> _WHAT THE TASK REQUIRES_
Convert every line of text in the data below into a single numbered list, omitting blank lines. Leave the pictures out of the answer.

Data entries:
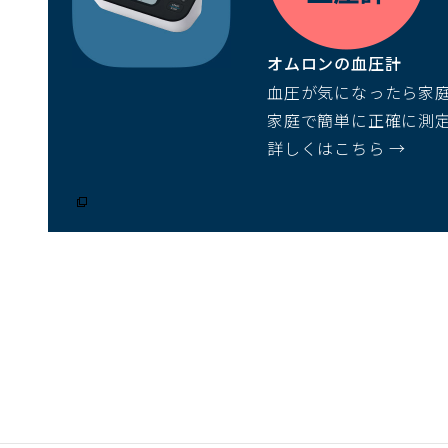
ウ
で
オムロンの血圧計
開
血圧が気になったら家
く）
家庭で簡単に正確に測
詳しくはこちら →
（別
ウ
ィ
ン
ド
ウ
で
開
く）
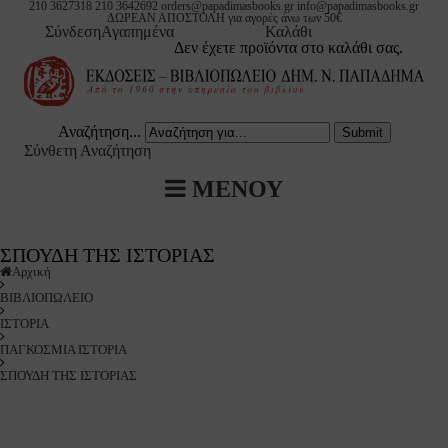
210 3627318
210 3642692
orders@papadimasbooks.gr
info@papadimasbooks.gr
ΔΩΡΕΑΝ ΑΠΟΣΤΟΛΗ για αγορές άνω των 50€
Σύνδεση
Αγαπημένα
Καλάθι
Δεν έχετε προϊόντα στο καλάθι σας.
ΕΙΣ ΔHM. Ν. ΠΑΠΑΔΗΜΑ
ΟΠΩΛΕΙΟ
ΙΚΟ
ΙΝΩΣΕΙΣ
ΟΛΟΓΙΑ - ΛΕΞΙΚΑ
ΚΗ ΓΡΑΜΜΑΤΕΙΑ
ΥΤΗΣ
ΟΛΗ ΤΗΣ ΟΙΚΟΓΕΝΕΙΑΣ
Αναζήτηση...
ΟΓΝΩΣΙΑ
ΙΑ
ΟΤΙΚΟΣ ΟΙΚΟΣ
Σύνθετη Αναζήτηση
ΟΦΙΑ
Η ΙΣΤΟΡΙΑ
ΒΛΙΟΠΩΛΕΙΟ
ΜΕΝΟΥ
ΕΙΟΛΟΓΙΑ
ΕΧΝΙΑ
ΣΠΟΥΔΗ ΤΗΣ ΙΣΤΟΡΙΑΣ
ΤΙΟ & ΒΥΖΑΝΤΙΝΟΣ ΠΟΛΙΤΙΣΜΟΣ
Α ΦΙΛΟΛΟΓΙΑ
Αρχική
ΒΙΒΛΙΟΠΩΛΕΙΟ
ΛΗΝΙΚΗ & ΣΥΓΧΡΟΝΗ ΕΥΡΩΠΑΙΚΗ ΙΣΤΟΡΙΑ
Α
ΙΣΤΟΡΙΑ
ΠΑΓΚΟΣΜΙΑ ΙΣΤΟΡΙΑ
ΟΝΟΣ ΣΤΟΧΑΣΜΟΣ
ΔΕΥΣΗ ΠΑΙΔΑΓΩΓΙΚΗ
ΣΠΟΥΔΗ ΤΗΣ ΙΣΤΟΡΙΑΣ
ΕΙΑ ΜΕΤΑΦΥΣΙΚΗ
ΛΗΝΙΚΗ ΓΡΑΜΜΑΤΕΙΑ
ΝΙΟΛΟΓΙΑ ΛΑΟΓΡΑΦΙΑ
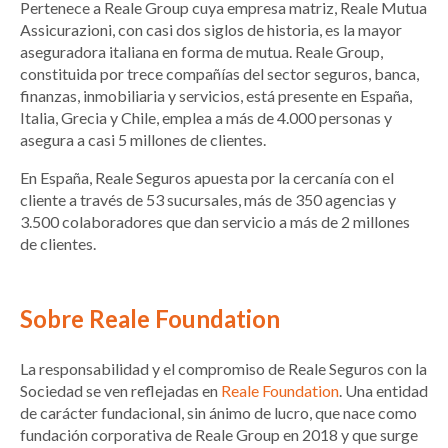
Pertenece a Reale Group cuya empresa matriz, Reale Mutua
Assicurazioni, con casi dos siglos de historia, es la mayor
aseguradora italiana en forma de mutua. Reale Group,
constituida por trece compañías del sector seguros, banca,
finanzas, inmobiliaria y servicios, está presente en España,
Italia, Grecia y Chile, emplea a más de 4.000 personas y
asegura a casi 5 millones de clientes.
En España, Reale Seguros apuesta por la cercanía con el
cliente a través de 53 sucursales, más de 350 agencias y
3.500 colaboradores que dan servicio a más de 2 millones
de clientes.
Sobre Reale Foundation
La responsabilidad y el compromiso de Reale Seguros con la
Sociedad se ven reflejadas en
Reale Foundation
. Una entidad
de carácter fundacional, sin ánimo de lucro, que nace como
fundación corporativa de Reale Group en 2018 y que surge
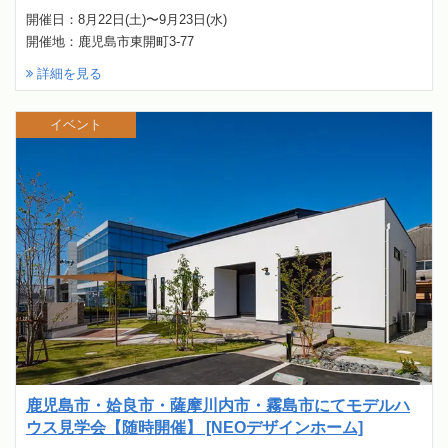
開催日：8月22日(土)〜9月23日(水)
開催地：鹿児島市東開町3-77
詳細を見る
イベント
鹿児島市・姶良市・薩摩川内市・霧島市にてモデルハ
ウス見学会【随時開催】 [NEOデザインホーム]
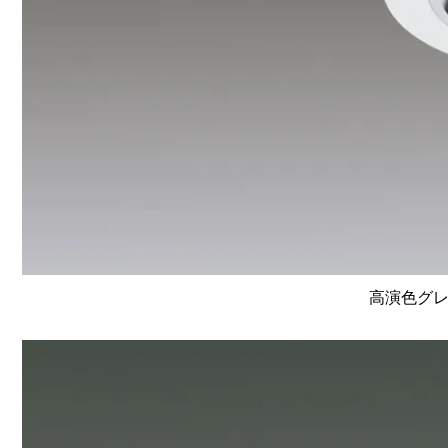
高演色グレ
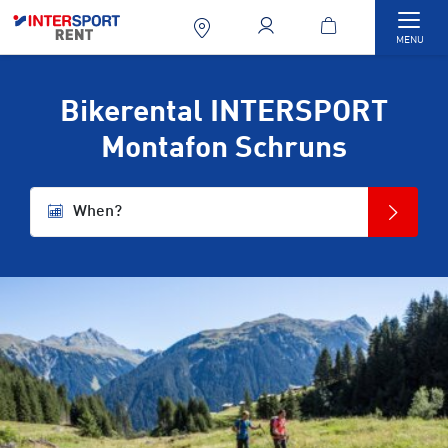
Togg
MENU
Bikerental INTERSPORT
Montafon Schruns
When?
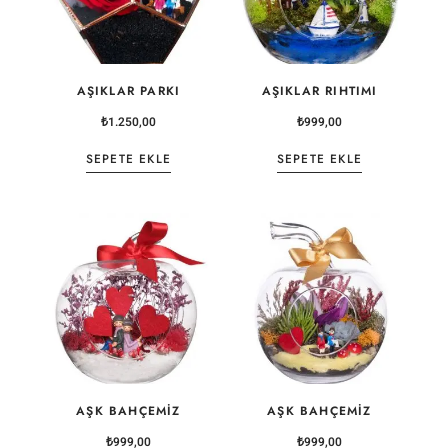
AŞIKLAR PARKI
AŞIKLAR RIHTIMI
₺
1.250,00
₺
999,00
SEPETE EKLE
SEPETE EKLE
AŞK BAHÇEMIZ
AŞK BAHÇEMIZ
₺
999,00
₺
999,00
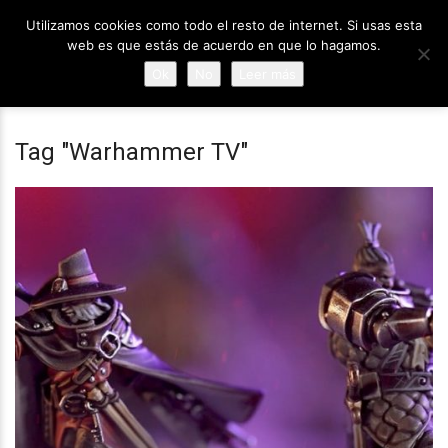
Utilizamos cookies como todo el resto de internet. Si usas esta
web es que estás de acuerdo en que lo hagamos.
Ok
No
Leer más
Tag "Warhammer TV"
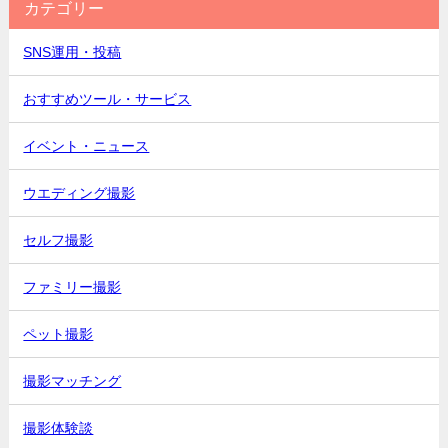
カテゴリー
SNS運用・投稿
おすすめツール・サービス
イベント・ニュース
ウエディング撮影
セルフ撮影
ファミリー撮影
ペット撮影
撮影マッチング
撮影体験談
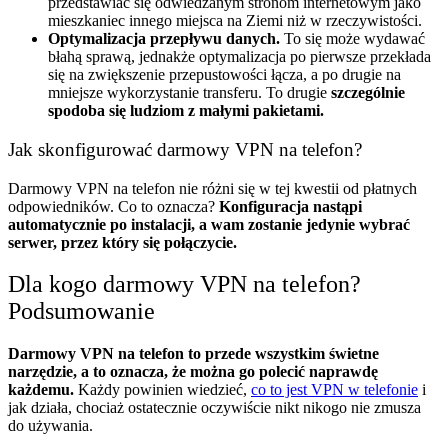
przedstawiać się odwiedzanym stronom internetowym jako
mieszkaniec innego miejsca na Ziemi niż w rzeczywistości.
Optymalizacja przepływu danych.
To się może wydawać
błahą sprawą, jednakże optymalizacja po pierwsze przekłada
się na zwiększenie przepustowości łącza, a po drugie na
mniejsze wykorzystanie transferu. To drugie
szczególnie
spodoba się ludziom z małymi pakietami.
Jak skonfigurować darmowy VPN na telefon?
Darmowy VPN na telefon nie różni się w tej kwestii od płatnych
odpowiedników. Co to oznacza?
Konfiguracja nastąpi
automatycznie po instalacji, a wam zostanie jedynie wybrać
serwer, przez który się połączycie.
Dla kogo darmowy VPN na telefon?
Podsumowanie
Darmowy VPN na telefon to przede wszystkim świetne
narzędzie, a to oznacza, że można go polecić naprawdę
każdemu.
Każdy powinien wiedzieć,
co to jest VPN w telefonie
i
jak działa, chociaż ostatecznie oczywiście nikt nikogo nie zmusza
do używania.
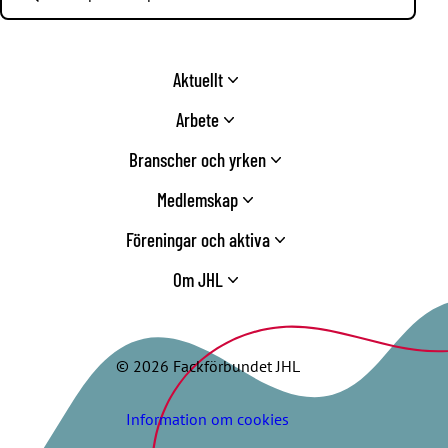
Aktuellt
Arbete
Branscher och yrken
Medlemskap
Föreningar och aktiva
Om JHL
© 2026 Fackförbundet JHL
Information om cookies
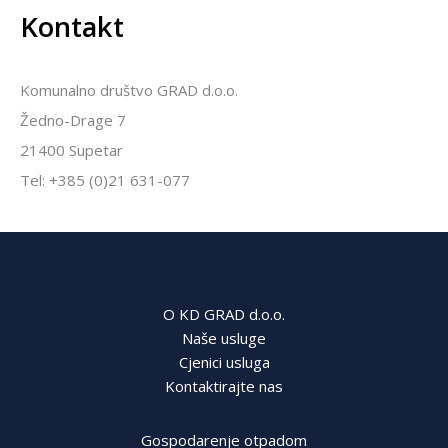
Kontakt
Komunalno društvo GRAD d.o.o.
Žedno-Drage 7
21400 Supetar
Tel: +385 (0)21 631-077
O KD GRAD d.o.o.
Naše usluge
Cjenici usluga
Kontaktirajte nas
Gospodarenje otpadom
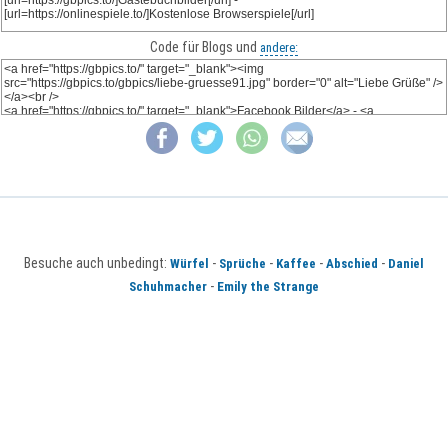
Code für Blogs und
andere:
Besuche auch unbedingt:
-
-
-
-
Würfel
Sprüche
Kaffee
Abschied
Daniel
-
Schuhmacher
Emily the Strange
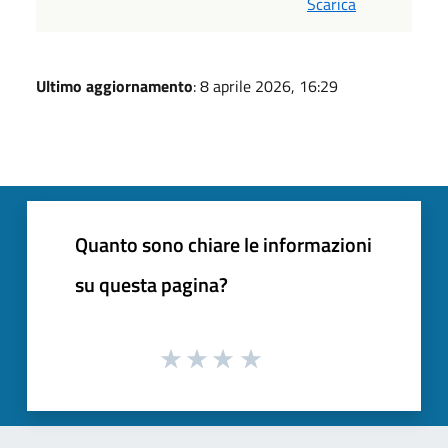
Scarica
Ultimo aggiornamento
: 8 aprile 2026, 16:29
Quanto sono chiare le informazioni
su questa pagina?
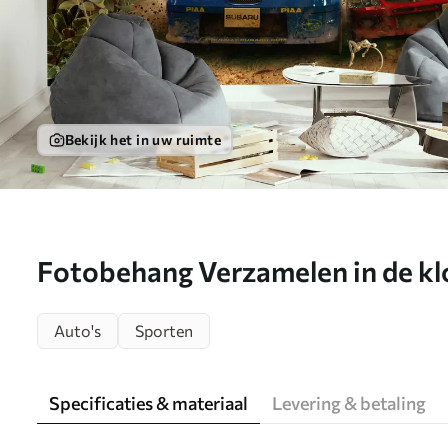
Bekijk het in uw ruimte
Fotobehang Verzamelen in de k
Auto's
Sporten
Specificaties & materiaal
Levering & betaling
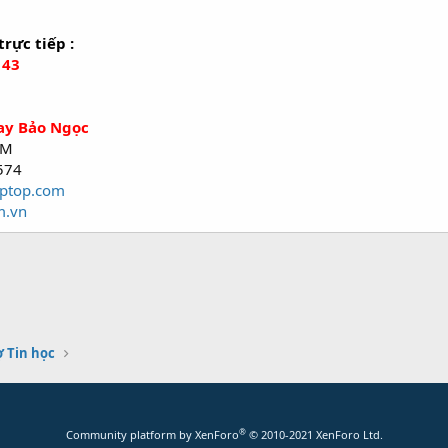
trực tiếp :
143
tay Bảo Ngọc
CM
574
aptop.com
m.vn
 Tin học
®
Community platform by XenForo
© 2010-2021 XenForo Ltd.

> _ANSWER BOX_
1. ウ
2. で
3. オムロンの血圧計
4. 開
5. 血圧が気になったら家
6. く）
7. 家庭で簡単に正確に測
8. 詳しくはこちら →
9. （別
10. ウ
11. ィ
12. ン
13. ド
14. ウ
15. で
16. 開
17. く）
18. 210 3627318
19. 210 3642692
20. orders@papadimasbooks.gr
21. info@papadimasbooks.gr
22. ΔΩΡΕΑΝ ΑΠΟΣΤΟΛΗ για αγορές άνω των 50€
23. Σύνδεση
24. Αγαπημένα
25. Καλάθι
26. Δεν έχετε προϊόντα στο καλάθι σας.
27. ΕΙΣ ΔHM. Ν. ΠΑΠΑΔΗΜΑ
28. ΟΠΩΛΕΙΟ
29. ΙΚΟ
30. ΙΝΩΣΕΙΣ
31. ΟΛΟΓΙΑ - ΛΕΞΙΚΑ
32. ΚΗ ΓΡΑΜΜΑΤΕΙΑ
33. ΥΤΗΣ
34. ΟΛΗ ΤΗΣ ΟΙΚΟΓΕΝΕΙΑΣ
35. Αναζήτηση...
36. ΟΓΝΩΣΙΑ
37. ΙΑ
38. ΟΤΙΚΟΣ ΟΙΚΟΣ
39. Σύνθετη Αναζήτηση
40. ΟΦΙΑ
41. Η ΙΣΤΟΡΙΑ
42. ΒΛΙΟΠΩΛΕΙΟ
43. ΜΕΝΟΥ
44. ΕΙΟΛΟΓΙΑ
45. ΕΧΝΙΑ
46. ΣΠΟΥΔΗ ΤΗΣ ΙΣΤΟΡΙΑΣ
47. ΤΙΟ & ΒΥΖΑΝΤΙΝΟΣ ΠΟΛΙΤΙΣΜΟΣ
48. Α ΦΙΛΟΛΟΓΙΑ
49. Αρχική
50. ΒΙΒΛΙΟΠΩΛΕΙΟ
51. ΛΗΝΙΚΗ & ΣΥΓΧΡΟΝΗ ΕΥΡΩΠΑΙΚΗ ΙΣΤΟΡΙΑ
52. Α
53. ΙΣΤΟΡΙΑ
54. ΠΑΓΚΟΣΜΙΑ ΙΣΤΟΡΙΑ
55. ΟΝΟΣ ΣΤΟΧΑΣΜΟΣ
56. ΔΕΥΣΗ ΠΑΙΔΑΓΩΓΙΚΗ
57. ΣΠΟΥΔΗ ΤΗΣ ΙΣΤΟΡΙΑΣ
58. ΕΙΑ ΜΕΤΑΦΥΣΙΚΗ
59. ΛΗΝΙΚΗ ΓΡΑΜΜΑΤΕΙΑ
60. ΝΙΟΛΟΓΙΑ ΛΑΟΓΡΑΦΙΑ
61. Pertenece a Reale Group cuya empresa matriz, Reale Mutua
62. Assicurazioni, con casi dos siglos de historia, es la mayor
63. aseguradora italiana en forma de mutua. Reale Group,
64. constituida por trece compañías del sector seguros, banca,
65. finanzas, inmobiliaria y servicios, está presente en España,
66. Italia, Grecia y Chile, emplea a más de 4.000 personas y
67. asegura a casi 5 millones de clientes.
68. En España, Reale Seguros apuesta por la cercanía con el
69. cliente a través de 53 sucursales, más de 350 agencias y
70. 3.500 colaboradores que dan servicio a más de 2 millones
71. de clientes.
72. Sobre Reale Foundation
73. La responsabilidad y el compromiso de Reale Seguros con la
74. Sociedad se ven reflejadas en
75. Reale Foundation
76. . Una entidad
77. de carácter fundacional, sin ánimo de lucro, que nace como
78. fundación corporativa de Reale Group en 2018 y que surge
79. 開催日：8月22日(土)〜9月23日(水)
80. 開催地：鹿児島市東開町3-77
81. 詳細を見る
82. イベント
83. 鹿児島市・姶良市・薩摩川内市・霧島市にてモデルハ
84. ウス見学会【随時開催】 [NEOデザインホーム]
85. 高演色グレ
86. Togg
87. MENU
88. Bikerental INTERSPORT
89. Montafon Schruns
90. When?
91. AŞIKLAR PARKI
92. AŞIKLAR RIHTIMI
93. ₺
94. 1.250,00
95. ₺
96. 999,00
97. SEPETE EKLE
98. SEPETE EKLE
99. AŞK BAHÇEMIZ
100. AŞK BAHÇEMIZ
101. ₺
102. 999,00
103. ₺
104. 999,00
105. Utilizamos cookies como todo el resto de internet. Si usas esta
106. web es que estás de acuerdo en que lo hagamos.
107. Ok
108. No
109. Leer más
110. Tag "Warhammer TV"
111. カテゴリー
112. SNS運用・投稿
113. おすすめツール・サービス
114. イベント・ニュース
115. ウエディング撮影
116. セルフ撮影
117. ファミリー撮影
118. ペット撮影
119. 撮影マッチング
120. 撮影体験談
121. przedstawiać się odwiedzanym stronom internetowym jako
122. mieszkaniec innego miejsca na Ziemi niż w rzeczywistości.
123. Optymalizacja przepływu danych.
124. To się może wydawać
125. błahą sprawą, jednakże optymalizacja po pierwsze przekłada
126. się na zwiększenie przepustowości łącza, a po drugie na
127. mniejsze wykorzystanie transferu. To drugie
128. szczególnie
129. spodoba się ludziom z małymi pakietami.
130. Jak skonfigurować darmowy VPN na telefon?
131. Darmowy VPN na telefon nie różni się w tej kwestii od płatnych
132. odpowiedników. Co to oznacza?
133. Konfiguracja nastąpi
134. automatycznie po instalacji, a wam zostanie jedynie wybrać
135. serwer, przez który się połączycie.
136. Dla kogo darmowy VPN na telefon?
137. Podsumowanie
138. Darmowy VPN na telefon to przede wszystkim świetne
139. narzędzie, a to oznacza, że można go polecić naprawdę
140. każdemu.
141. Każdy powinien wiedzieć,
142. co to jest VPN w telefonie
143. i
144. jak działa, chociaż ostatecznie oczywiście nikt nikogo nie zmusza
145. do używania.
146. Aktuellt
147. Arbete
148. Branscher och yrken
149. Medlemskap
150. Föreningar och aktiva
151. Om JHL
152. © 2026 Fackförbundet JHL
153. Information om cookies
154. Kontakt
155. Komunalno društvo GRAD d.o.o.
156. Žedno-Drage 7
157. 21400 Supetar
158. Tel: +385 (0)21 631-077
159. O KD GRAD d.o.o.
160. Naše usluge
161. Cjenici usluga
162. Kontaktirajte nas
163. Gospodarenje otpadom
164. Code für Blogs und
165. andere:
166. Besuche auch unbedingt:
167. -
168. -
169. -
170. -
171. Würfel
172. Sprüche
173. Kaffee
174. Abschied
175. Daniel
176. -
177. Schuhmacher
178. Emily the Strange
179. Scarica
180. Ultimo aggiornamento
181. : 8 aprile 2026, 16:29
182. Quanto sono chiare le informazioni
183. su questa pagina?
184. Bekijk het in uw ruimte
185. Fotobehang Verzamelen in de k
186. Auto's
187. Sporten
188. Specificaties & materiaal
189. Levering & betaling
190. trực tiếp :
191. 143
192. tay Bảo Ngọc
193. CM
194. 574
195. aptop.com
196. m.vn
197.  Tin học
198. ®
199. Community platform by XenForo
200. © 2010-2021 XenForo Ltd.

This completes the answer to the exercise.